Peroxidation Activation of Ethane with Hydrogen and Oxygen by Au-Based MWW Zeolite Acidic Catalyst

The oxidative activation of ethane to produce ethene and oxygenates has attracted wide interest. An alternative reaction process for peroxidation activation of ethane in the presence of H₂ and O₂ at mild temperatures is performed by Au-based MWW zeolite acidic catalysts to produce acetic acid and ethene without the CO_x generation. A nanometal oxide encapsulated Au nanoparticle catalyst was synthesized by homogeneously distributing Au nanoparticles on the atom-planting introduced TiO_x or SnO_x in the hydroxyl group of MWW zeolite.

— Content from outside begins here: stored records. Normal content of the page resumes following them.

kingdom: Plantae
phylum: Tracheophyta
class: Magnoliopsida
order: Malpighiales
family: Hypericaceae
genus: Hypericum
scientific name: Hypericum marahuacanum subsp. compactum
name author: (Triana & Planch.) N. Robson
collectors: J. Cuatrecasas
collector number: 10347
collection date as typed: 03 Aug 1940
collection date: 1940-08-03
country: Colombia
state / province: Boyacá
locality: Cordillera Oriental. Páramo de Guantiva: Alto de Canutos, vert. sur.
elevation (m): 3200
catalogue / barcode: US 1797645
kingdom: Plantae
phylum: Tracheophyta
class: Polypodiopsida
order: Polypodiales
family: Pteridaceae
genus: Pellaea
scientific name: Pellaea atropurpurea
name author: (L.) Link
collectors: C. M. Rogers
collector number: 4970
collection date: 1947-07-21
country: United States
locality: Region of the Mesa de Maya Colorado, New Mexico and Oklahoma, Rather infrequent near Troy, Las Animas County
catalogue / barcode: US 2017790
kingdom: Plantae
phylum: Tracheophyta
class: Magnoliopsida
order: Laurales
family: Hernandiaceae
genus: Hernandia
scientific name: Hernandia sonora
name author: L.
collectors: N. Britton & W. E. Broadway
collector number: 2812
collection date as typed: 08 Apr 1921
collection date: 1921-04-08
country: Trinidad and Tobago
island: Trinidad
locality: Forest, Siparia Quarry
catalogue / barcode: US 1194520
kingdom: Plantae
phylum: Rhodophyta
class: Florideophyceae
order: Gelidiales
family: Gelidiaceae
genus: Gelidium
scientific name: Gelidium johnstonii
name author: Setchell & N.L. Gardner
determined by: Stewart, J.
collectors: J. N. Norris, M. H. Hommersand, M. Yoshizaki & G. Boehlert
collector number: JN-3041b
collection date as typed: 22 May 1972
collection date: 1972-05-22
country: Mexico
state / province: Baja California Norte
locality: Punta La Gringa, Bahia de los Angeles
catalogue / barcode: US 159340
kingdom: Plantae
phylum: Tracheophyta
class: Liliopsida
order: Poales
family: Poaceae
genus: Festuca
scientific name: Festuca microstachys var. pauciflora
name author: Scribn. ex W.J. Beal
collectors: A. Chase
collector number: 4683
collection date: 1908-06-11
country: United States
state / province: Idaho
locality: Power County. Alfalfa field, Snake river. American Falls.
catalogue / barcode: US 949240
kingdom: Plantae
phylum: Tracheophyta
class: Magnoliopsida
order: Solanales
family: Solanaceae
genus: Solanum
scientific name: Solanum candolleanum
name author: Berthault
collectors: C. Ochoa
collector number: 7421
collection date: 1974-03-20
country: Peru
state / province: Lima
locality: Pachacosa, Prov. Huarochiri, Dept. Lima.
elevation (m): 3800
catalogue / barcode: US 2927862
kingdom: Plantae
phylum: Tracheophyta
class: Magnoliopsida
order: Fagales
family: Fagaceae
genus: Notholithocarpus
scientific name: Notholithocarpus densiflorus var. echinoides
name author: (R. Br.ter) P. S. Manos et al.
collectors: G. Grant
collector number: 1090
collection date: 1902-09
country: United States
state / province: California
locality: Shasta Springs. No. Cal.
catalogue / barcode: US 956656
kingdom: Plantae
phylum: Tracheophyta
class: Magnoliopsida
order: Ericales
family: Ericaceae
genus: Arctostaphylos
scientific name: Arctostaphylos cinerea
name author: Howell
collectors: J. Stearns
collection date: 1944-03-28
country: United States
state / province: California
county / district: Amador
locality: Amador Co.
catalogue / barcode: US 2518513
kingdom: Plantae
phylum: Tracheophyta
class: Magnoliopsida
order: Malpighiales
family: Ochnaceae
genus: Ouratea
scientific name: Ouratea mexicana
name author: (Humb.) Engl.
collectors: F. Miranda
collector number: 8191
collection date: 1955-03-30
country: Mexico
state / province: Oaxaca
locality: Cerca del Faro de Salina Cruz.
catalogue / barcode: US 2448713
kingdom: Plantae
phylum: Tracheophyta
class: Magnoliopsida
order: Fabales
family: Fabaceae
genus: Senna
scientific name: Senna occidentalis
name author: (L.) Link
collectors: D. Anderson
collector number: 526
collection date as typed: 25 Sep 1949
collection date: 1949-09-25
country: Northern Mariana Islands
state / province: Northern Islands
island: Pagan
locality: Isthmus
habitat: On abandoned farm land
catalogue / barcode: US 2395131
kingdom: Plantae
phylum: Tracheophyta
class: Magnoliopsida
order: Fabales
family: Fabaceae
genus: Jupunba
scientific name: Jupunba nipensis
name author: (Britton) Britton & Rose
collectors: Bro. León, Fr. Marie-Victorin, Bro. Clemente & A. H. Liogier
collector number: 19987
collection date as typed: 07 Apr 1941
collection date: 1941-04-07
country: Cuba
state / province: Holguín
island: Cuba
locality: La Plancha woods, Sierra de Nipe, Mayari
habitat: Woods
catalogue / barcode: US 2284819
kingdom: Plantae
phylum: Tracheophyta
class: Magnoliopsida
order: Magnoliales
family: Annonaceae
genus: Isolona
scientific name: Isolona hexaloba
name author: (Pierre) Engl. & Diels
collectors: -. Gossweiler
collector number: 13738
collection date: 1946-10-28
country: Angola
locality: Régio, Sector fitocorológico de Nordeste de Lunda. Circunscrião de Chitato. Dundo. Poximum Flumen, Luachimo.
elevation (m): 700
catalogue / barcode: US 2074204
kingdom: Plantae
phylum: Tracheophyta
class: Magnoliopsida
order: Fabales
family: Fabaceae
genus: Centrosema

The Au cluster size, the catalyst Brønsted, and Lewis acidity determine the stability of in situ generated H₂O₂ and control acetic acid and ethene selectivity. We propose a heterogeneous catalytic mechanism in which the Au cluster can promote ethane activation through α-H cracking of the C–H bond; this activated ethane then interacts with hydroperoxyl radicals (HOO*) on the Au cluster surface or the hydroxyl radicals (OH*) from decomposition of the in situ generated H₂O₂, and ethylhydrogen peroxide and ethanol are formed as key reaction intermediates for acetic acid. The Au surface OH* can promote β-H scission of ethane dehydrogenation for ethene. The Brønsted acid and Au–Ti in aluminosilicate MWW zeolite can activate ethane at 623 K and stabilize hydroperoxyl radicals with an acetic acid productivity of 4.04 mol g_Au^–1 h^–1 and 87.08% selectivity. At 823 K, Au–Sn in deborosilicate MWW zeolite promotes ethane dehydrogenation to ethene with a productivity of 4.33 mol g_Au^–1 h^–1 and 98.5% selectivity.